Assignment 1: Reproduce the stretch from "We may also" through "cache, use NewEventQueueForStore()" in the HostSubnet race-condition thread.
Assignment 2: According to the HostSubnet race-condition thread, why is the timeline described as "not actually guaranteed safe"? Explain in one to three sentences.

Page excerpt:
HostSubnet handling is subject to multi-master race conditions

Question

HostSubnet handling is subject to multi-master race conditions

Closed this issue 5 years ago · 6 comments

@liggitt points out that the timeline in #11628 (comment) is not actually guaranteed safe, because it's possible that the HostSubnets().Get() call at t=4 will hit an etcd that hasn't yet observed the deletion that occurred at t=3, which will then cause us to do the wrong thing. The fix for this is to keep a cache and act based on whether the HostSubnet is still in the cache, rather than whether it's known to the API server.

We may also be making this same mistake in other places.

In fact, EventQueue keeps a cache internally already, we just need to tweak RunEventQueue() to expose it, and then make use of it. (See also node.go:watchServices(), where we are manually keeping a cache that is redundant with the EventQueue's.)

Answer 1 · 2016-11-02T19:37:29.000Z

@danwinship instead of the internal cache, use NewEventQueueForStore()

Answer 2 · 2016-11-03T13:53:43.000Z

to clarify, this only causes problems if you delete a node and then immediately recreate it again faster than the etcds can sync up (which is not something you'd really have any reason to do), and afaik the bug has been around since 1.0

Answer 3 · 2016-11-03T14:03:27.000Z

Tracking this with https://trello.com/c/B56OdzdS

Since it is has been that way since 1.0 and is too risky to fix at the moment, dropping the priority.

Material provided:
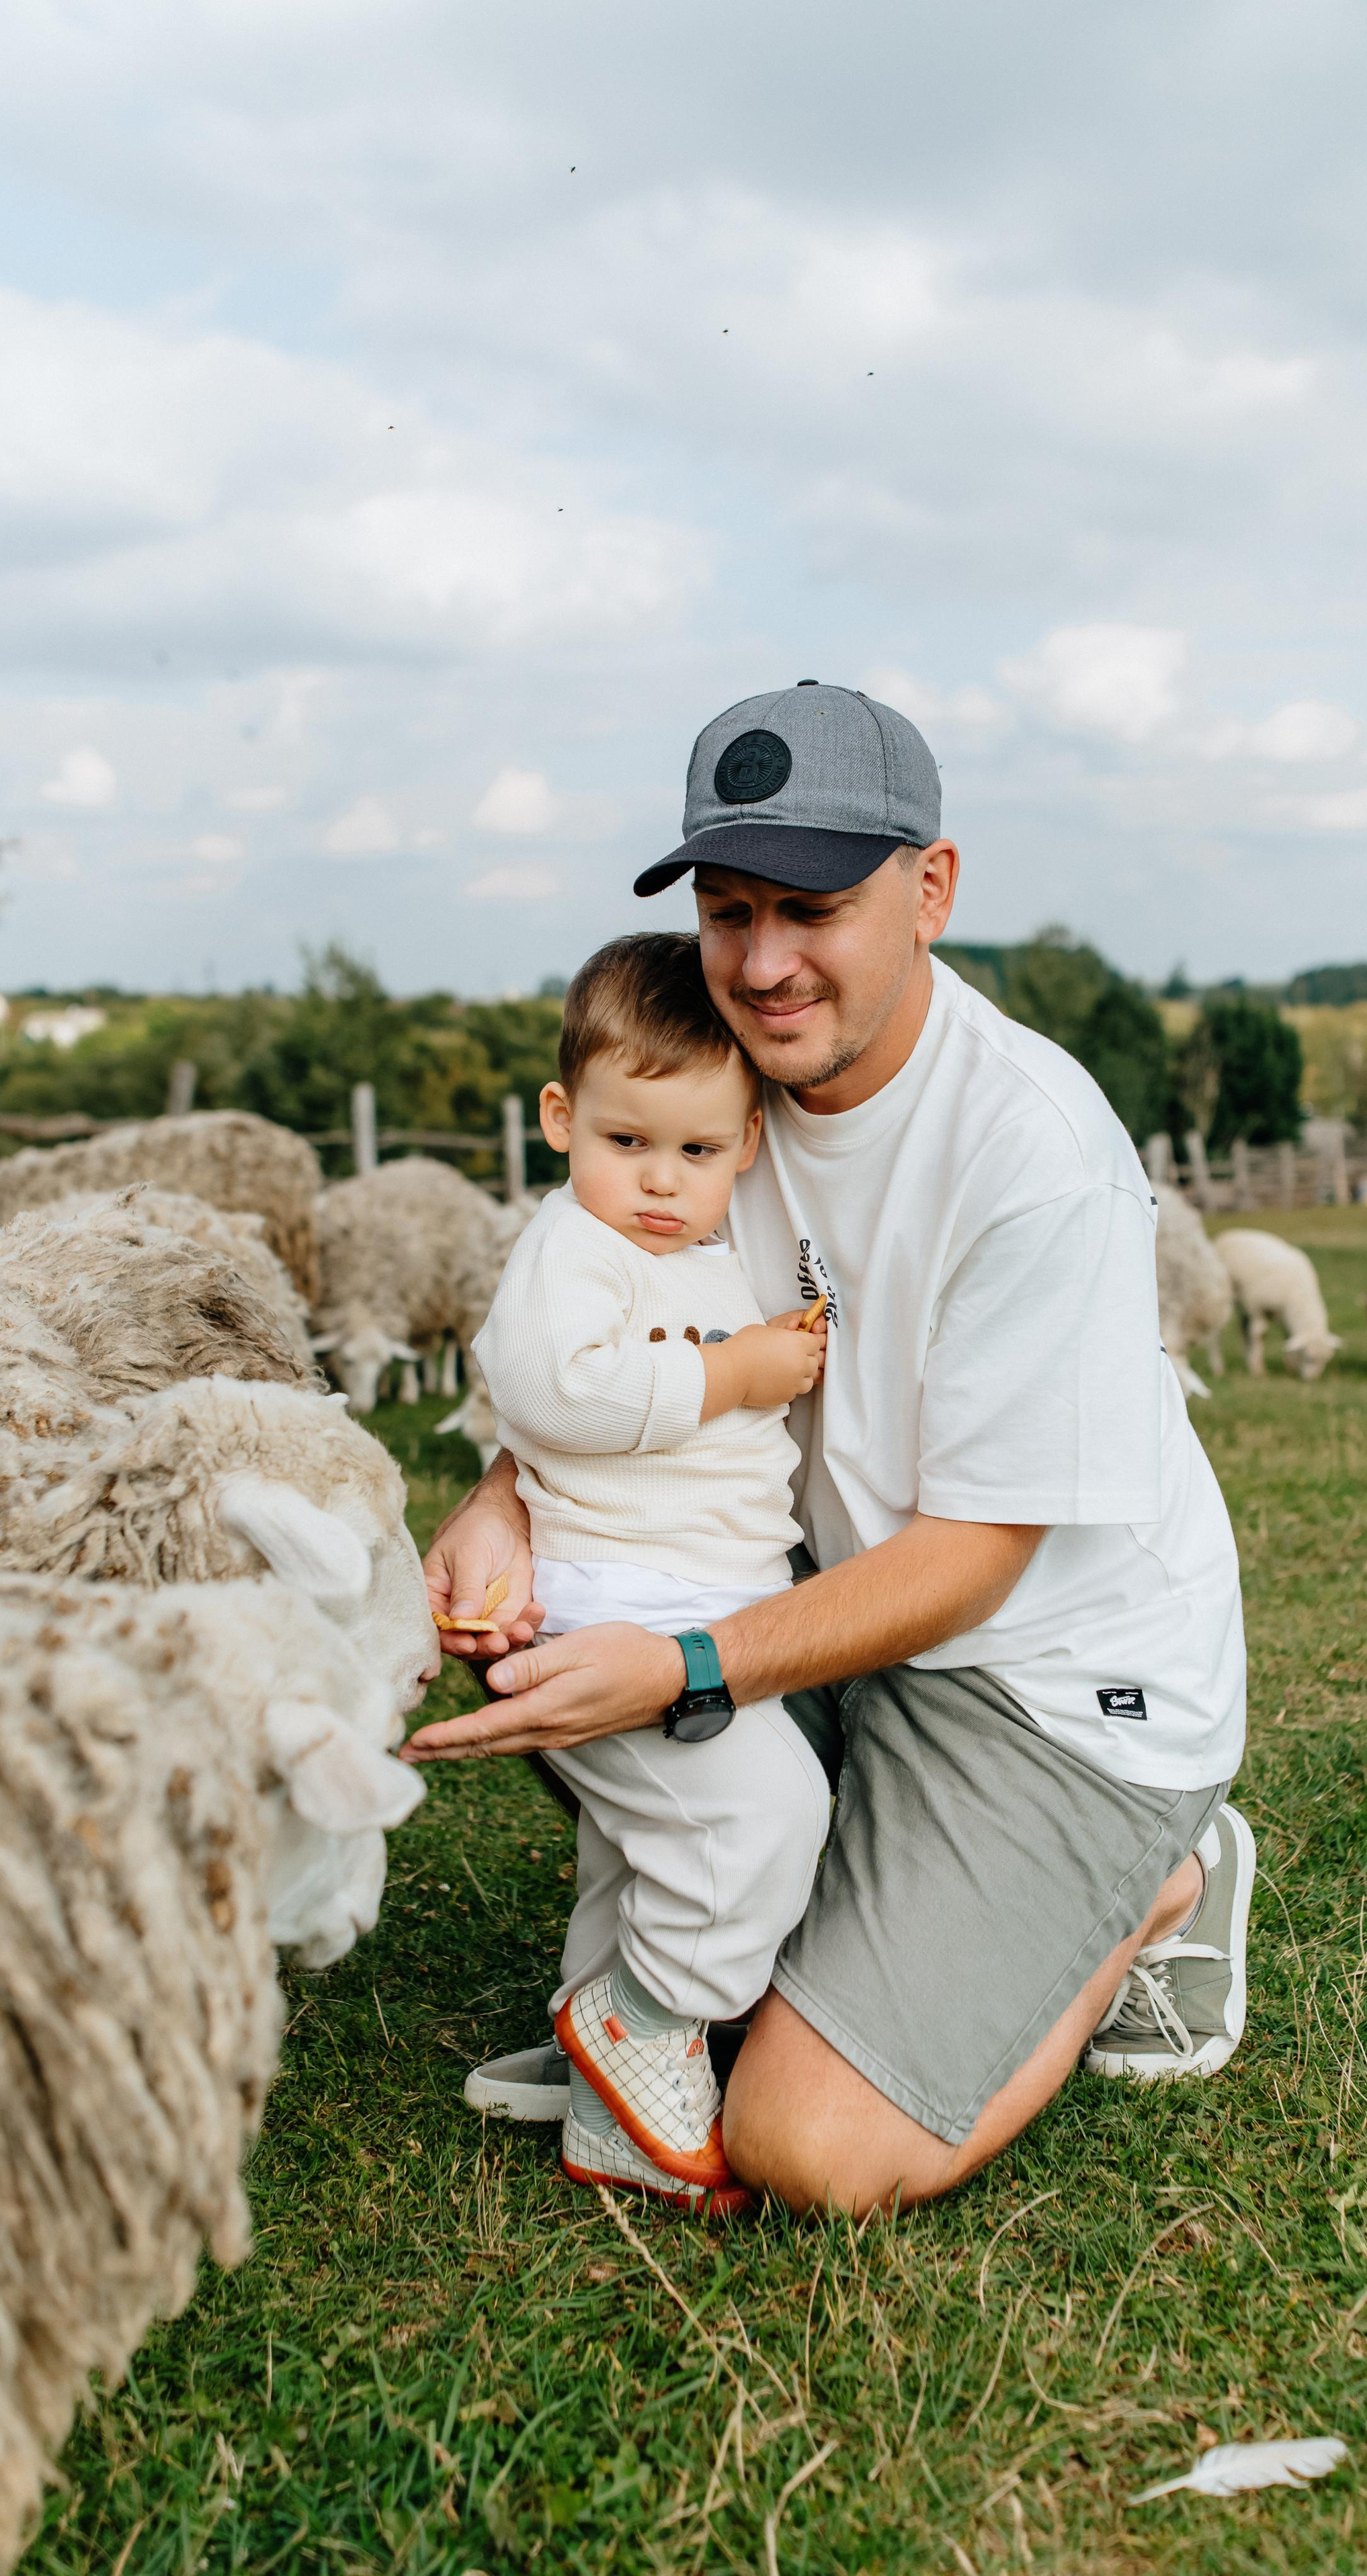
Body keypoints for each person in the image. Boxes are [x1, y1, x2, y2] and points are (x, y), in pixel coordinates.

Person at [407, 680, 1254, 2218]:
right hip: (827, 1600)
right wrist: (503, 1502)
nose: (762, 963)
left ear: (929, 891)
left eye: (812, 908)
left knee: (809, 2150)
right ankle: (672, 2004)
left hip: (1044, 1685)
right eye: (726, 912)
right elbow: (624, 1347)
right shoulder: (710, 1099)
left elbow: (974, 1562)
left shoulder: (1030, 1154)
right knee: (542, 1624)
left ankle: (1149, 1882)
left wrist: (685, 1668)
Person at [468, 933, 831, 2213]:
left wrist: (759, 1345)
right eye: (629, 1141)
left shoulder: (699, 1251)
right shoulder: (571, 1245)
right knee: (763, 1815)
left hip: (698, 1599)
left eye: (698, 1150)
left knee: (643, 1846)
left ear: (748, 1144)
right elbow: (550, 1388)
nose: (663, 1181)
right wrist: (732, 1373)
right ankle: (650, 2016)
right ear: (562, 1120)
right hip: (611, 1605)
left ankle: (606, 2098)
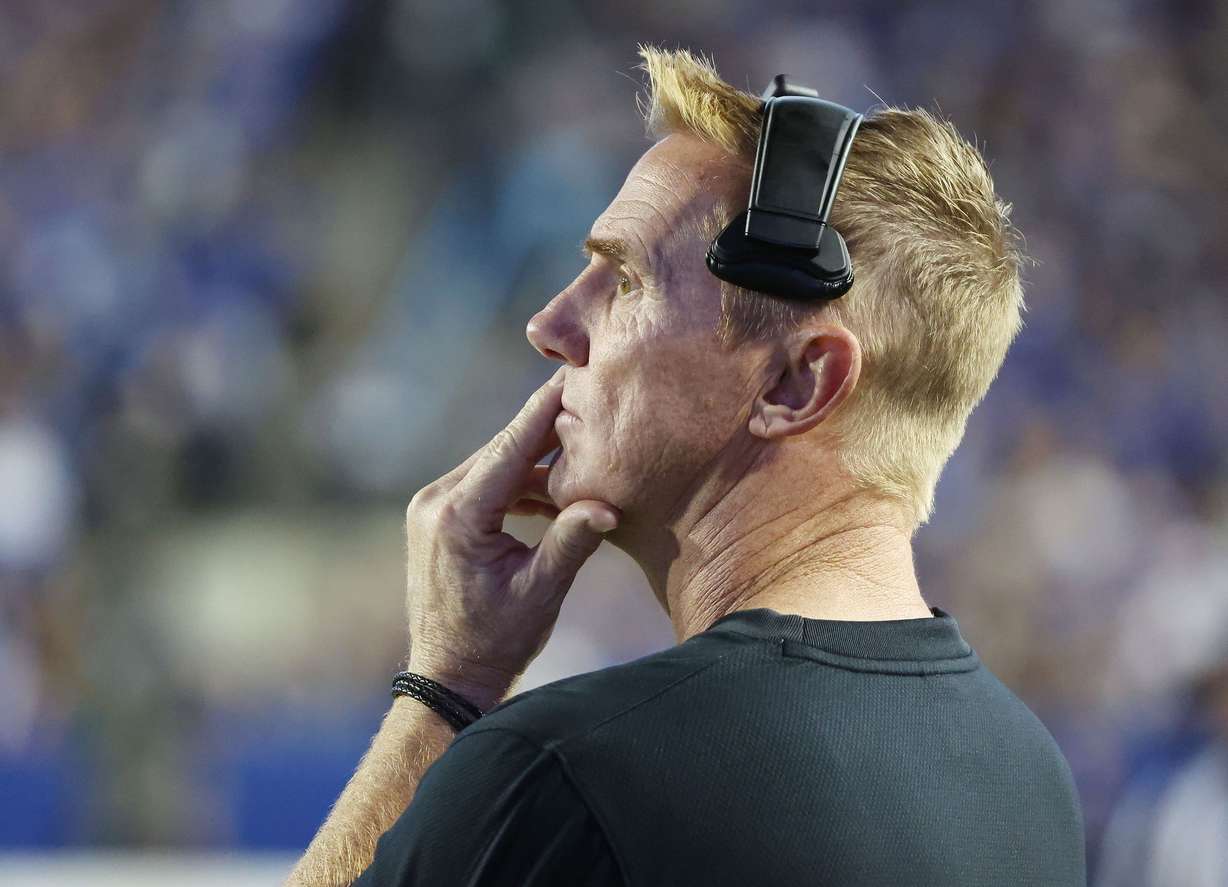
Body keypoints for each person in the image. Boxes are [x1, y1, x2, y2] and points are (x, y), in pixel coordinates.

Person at [287, 47, 1086, 886]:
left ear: (796, 380)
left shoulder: (563, 775)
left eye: (625, 279)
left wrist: (446, 688)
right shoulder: (1030, 777)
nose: (552, 324)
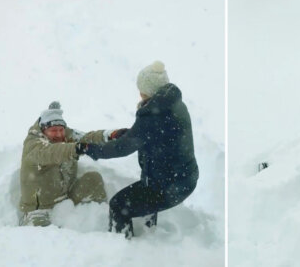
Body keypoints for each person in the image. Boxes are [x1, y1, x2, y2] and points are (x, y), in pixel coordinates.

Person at [80, 61, 199, 238]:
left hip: (168, 186)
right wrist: (129, 134)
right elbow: (155, 136)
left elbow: (122, 148)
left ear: (150, 90)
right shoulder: (174, 104)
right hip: (183, 179)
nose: (139, 93)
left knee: (119, 206)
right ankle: (149, 235)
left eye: (141, 89)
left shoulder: (152, 115)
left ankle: (122, 250)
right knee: (146, 193)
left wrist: (92, 149)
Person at [19, 101, 127, 226]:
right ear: (44, 130)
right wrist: (77, 148)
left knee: (93, 179)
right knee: (43, 238)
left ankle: (99, 220)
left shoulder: (66, 135)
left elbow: (88, 137)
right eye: (54, 130)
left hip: (65, 200)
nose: (59, 134)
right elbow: (53, 152)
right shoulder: (33, 145)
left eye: (61, 130)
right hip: (39, 210)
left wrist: (111, 135)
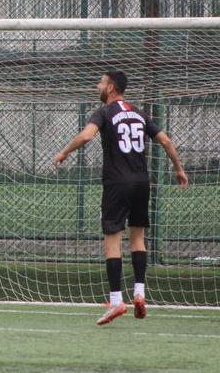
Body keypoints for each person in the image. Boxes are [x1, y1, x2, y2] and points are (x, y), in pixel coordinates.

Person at [54, 70, 188, 325]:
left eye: (101, 82)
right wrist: (179, 169)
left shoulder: (104, 112)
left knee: (112, 240)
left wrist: (64, 152)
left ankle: (116, 301)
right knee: (138, 238)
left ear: (111, 87)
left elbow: (86, 136)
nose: (98, 86)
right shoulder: (139, 113)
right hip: (141, 183)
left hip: (117, 183)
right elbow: (166, 141)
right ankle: (139, 293)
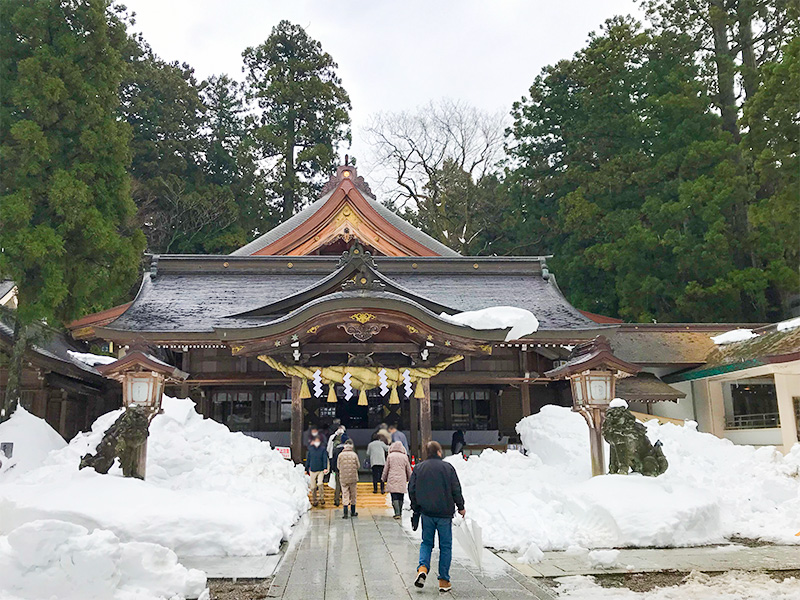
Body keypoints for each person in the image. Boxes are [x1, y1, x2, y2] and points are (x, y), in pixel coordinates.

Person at [409, 441, 465, 593]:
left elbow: (412, 489)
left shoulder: (419, 468)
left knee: (426, 543)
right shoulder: (448, 468)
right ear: (439, 452)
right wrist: (461, 507)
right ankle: (443, 580)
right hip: (444, 514)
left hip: (427, 513)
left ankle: (422, 568)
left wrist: (416, 508)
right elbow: (456, 489)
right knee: (445, 546)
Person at [382, 441, 412, 519]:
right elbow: (408, 469)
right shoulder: (405, 457)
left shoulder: (390, 456)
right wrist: (410, 478)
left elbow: (386, 468)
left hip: (392, 478)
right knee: (400, 495)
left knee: (394, 496)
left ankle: (397, 512)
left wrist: (383, 477)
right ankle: (400, 512)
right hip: (402, 478)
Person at [336, 439, 360, 518]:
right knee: (353, 494)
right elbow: (358, 466)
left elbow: (338, 466)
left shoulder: (340, 455)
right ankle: (353, 512)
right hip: (353, 478)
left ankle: (345, 513)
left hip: (343, 478)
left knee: (345, 494)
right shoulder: (354, 455)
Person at [305, 436, 328, 507]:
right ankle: (314, 500)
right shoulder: (310, 450)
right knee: (313, 486)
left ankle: (321, 498)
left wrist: (325, 468)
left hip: (320, 469)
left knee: (320, 483)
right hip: (312, 470)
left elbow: (325, 459)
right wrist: (306, 469)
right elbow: (308, 460)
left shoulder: (323, 449)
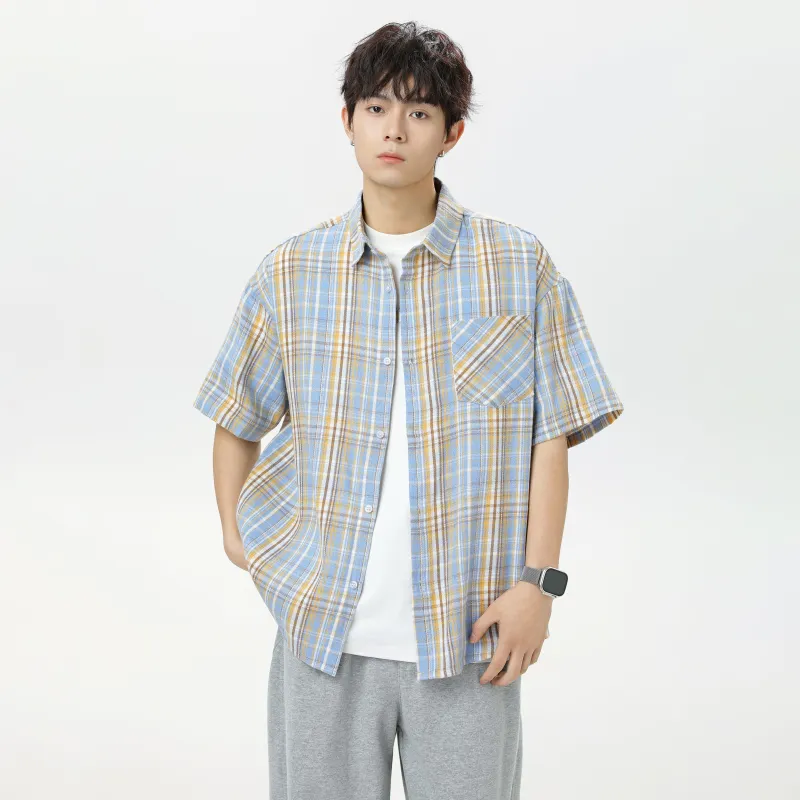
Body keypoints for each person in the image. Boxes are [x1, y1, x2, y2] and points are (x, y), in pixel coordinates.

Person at [192, 20, 624, 800]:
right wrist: (238, 536)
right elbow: (236, 414)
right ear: (348, 120)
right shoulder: (291, 273)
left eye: (419, 112)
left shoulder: (516, 266)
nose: (395, 129)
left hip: (469, 639)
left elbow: (550, 437)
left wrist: (539, 586)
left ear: (452, 132)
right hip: (323, 640)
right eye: (377, 107)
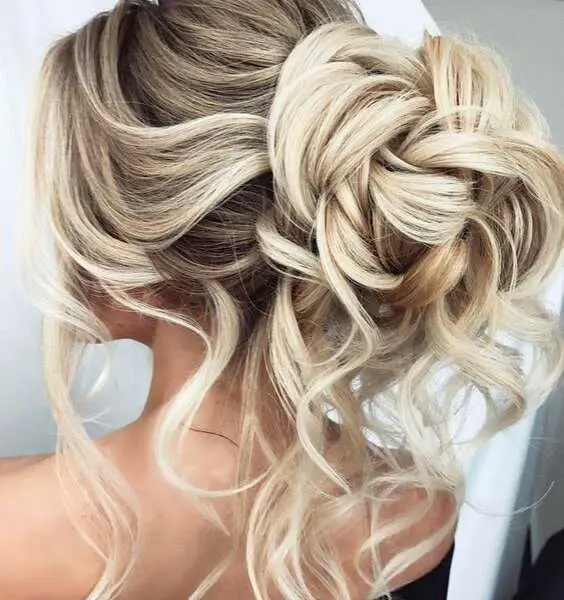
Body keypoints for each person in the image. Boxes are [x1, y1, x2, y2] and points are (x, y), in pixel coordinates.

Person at [2, 0, 563, 598]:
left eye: (71, 193)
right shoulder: (418, 521)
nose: (61, 235)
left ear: (134, 256)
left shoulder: (14, 531)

Task answer 1:
We may also be making this same mistake in other places.

In fact, EventQueue keeps a cache internally already, we just need to tweak RunEventQueue() to expose it, and then make use of it. (See also node.go:watchServices(), where we are manually keeping a cache that is redundant with the EventQueue's.)

Answer 1 · 2016-11-02T19:37:29.000Z

@danwinship instead of the internal cache, use NewEventQueueForStore()

Task answer 2: The HostSubnets().Get() call at t=4 might reach an etcd that has not yet observed the deletion made at t=3. The code would then act on outdated information and do the wrong thing.